Methods and Plan of Execution – Machine-Readable Texts for Egyptologists

2021 Machine-Readable Texts for Egyptologists (Finnish Cultural Foundation)

The production of digital texts for the use of future Egyptologists must begin somewhere: the aim of the first year of the project was to manually produce encoded hieroglyphic texts using original sources. To enable automatic transliteration and other data science methods using the original hieroglyphs, an encoded version is necessary. There are several methods for encoding hieroglyphic texts so that the positions of the hieroglyphs relative to each other are preserved. In Unicode version 12.0, released in spring 2019, control characters were released that can be used to encode hieroglyphs into groups using Unicode. Unicode would seems to be the most reasonable and most stable solution for encoding, so that the texts can also be used in other projects in Egyptology. However, producing hieroglyphic texts with unicode is not easy, since the hieroglyphic characters are outside of the Basic Multilingual Plane and thus exceed the four-digit limit of the Unicode hex input. In MaReTE, I have chosen to produce machine-readable texts with JSesh. From JSesh it is possible to copy out texts as picture but also as Manuel de Codage (MDC) code and as unicode. All texts processed in the project will be published as JSesh compatible .gly files, as MDC and as unicode. During the first year, I developed a tool called gly2mdc for cleaning the .gly files. To get the MDC code out of JSesh, one has to use the Edit manu to choose which form to copy to clipboard and then paste it to a file. The tool saves time as you can get the MDC to a new file with one command. With the newly published Ramses automated translitteration software data corpus the future plans for had to be modified. In the corpus the encoded hieroglyphic sentences are not aligned to the respective transliterations, so a list of encoded words mapped to their transliterations is under preparation.

2022-2024 From Sherds of Pottery to Open Egyptological Data (Kone Foundation)

A transliteration tool that uses artificial neural networks and a decoder-encoder method was published recently, but the tool has turned out to be extremely slow and to work only on short sentences of texts. The hieroglyphic writing does not indicate the sentence boundaries in any way, and one would have to understand the text to find them. In the administrative and personal texts from ancient Egypt, the sentences – and sometimes even words – generally span from one line to the next. Therefore, all the lines of a document must be transliterated as one, often long, string and a new method is needed.
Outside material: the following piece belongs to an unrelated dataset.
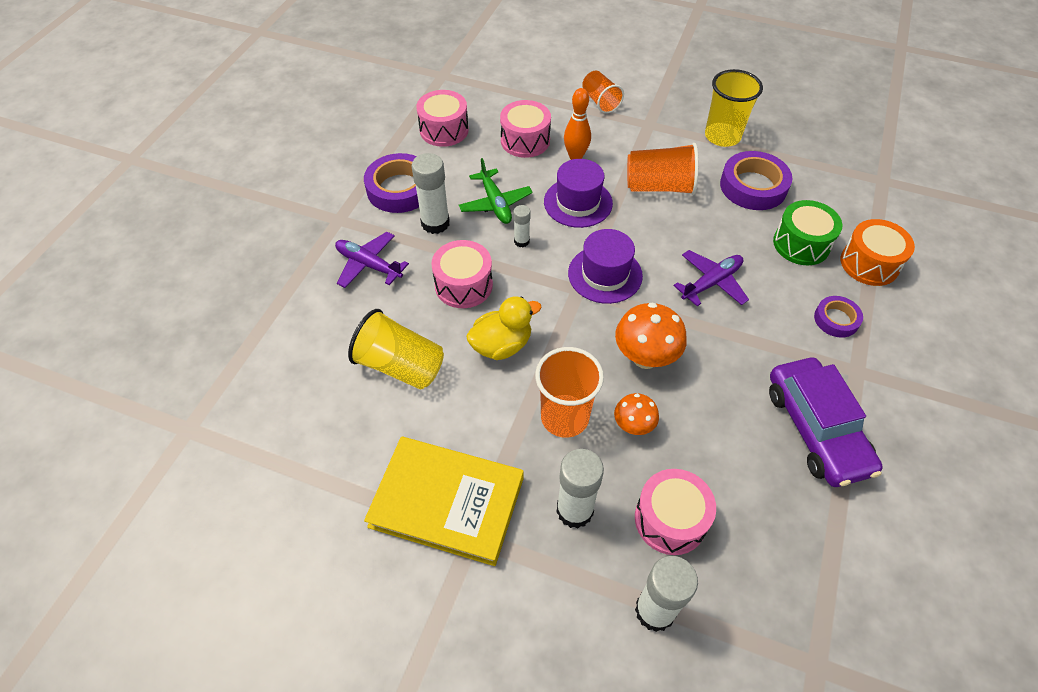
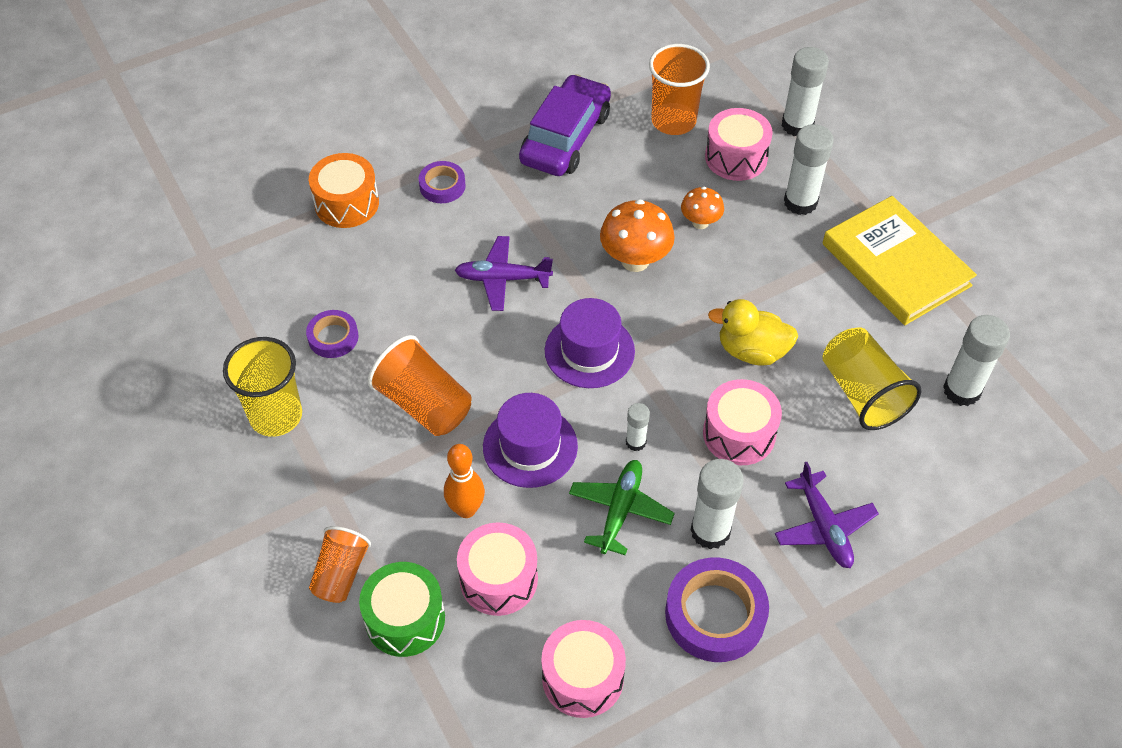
camera: 140 degrees left, 0 degrees up
orange cup [535,347,604,438] -> orange cup moved to [649,44,710,135]
purple tape [720,151,792,210] -> purple tape [306,310,358,358], size x0.57
green drum [773,200,842,265] -> green drum moved to [359,562,445,657]
none -> white glue stick [943,315,1010,406]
For training and validating the method developed in this project, the Ramses corpus of hieroglyphic sentences are used. The corpus contains the development, validation, and test sets of hieroglyphic sentences with transliterations (Rosmorduc 2021). The texts from the Thesaurus Lingua Aegyptiaca (TLA) were recently released as JSON files (Schweitzer 2021). For some of the words in the TLA dataset, the hieroglyphic signs are included and can be used for a word list.
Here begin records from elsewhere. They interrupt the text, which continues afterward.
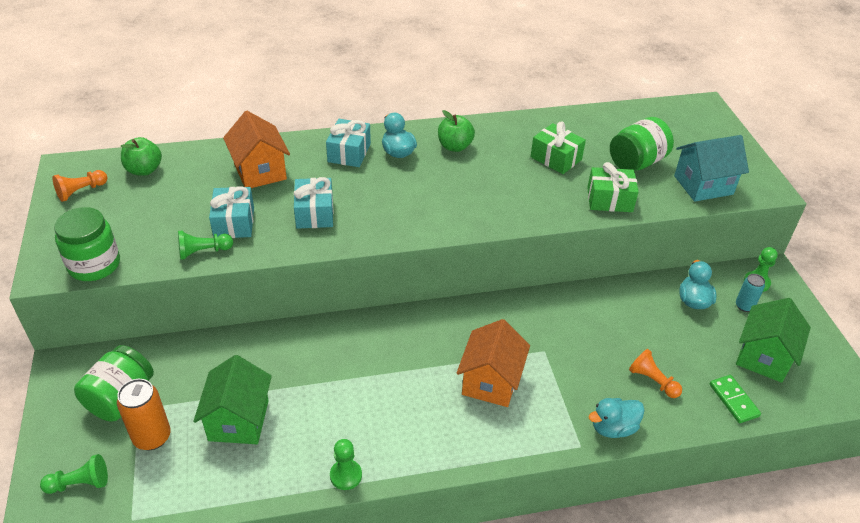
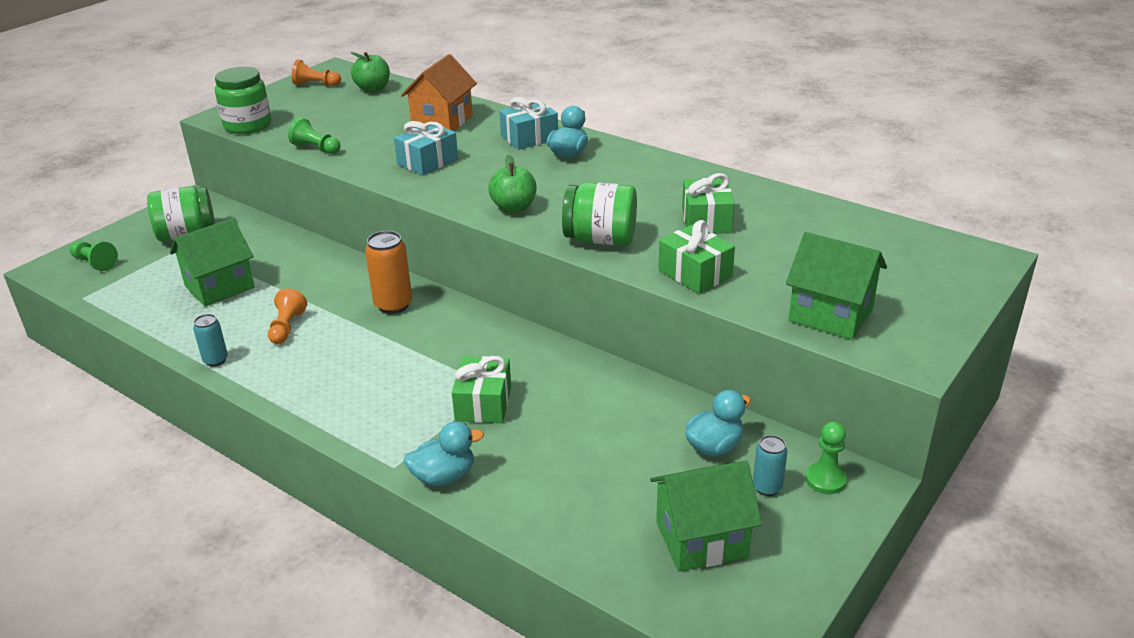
camera: 50 degrees right, 10 degrees down
orange can [117,379,171,450] -> orange can moved to [365,231,412,314]
turquoise gift [209,186,254,238] -> none
green pawn [330,439,362,490] -> turquoise can [193,314,228,367]
green apple [438,110,475,152] -> green apple moved to [488,155,536,213]
orange house [457,319,530,407] -> none
turquoise duck [588,398,645,438] -> turquoise duck turned 135 degrees clockwise [404,421,484,486]
green jar [610,117,674,171] -> green jar moved to [562,182,637,246]
orange pawn [629,349,682,398] -> orange pawn moved to [268,288,307,344]
turquoise house [674,135,749,202] -> green house [786,232,887,340]
green domino [710,375,761,423] -> none
none -> green gift [452,356,511,423]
The method that will be developed in this project is built using an iterative development model. The method will be tested after each enhancement against the Ramses corpus’ validation set. As the word boundaries are not indicated in a hieroglyphic text, the first task is word segmentation. Since I have excellent experiences with statistical language modelling, I will generate language models of words and sign n-grams from both the Ramses and the TLA datasets.

The transliteration method will, in its basic form, use the language model of words. However, the word forms found in the text to be transliterated might not be in the language model as Egyptian words tend to be written in multiple ways. Therefore, a token based backoff scheme and clustering will also be used.

It cannot be expected for any automatic transliteration method to produce perfect transliteration as even human experts disagree. The proposed method will be sufficient for releasing large corpora of transliterated hieroglyphic text in a raw format, but for publishing transliterated texts they must be checked and corrected. Once a prototype of the transliteration tool is ready, I will build a software for improving the automatically produced transliteration. In the tool, one will be able to see the original hieroglyphic text side by side with the transliteration. New words can also be added to the language model of the local implementation of the transliteration method through the program. This process will be iterative and the transliteration method will be improved based on the evaluation of the automatically produced texts and new words added to the language model.

The project thus produces both manually encoded and automatically transliterated hieroglyphic texts for the use of Egyptologists. All texts produced will be freely available and reusable. All data will be stored in Zenodo, from where it is freely downloadable.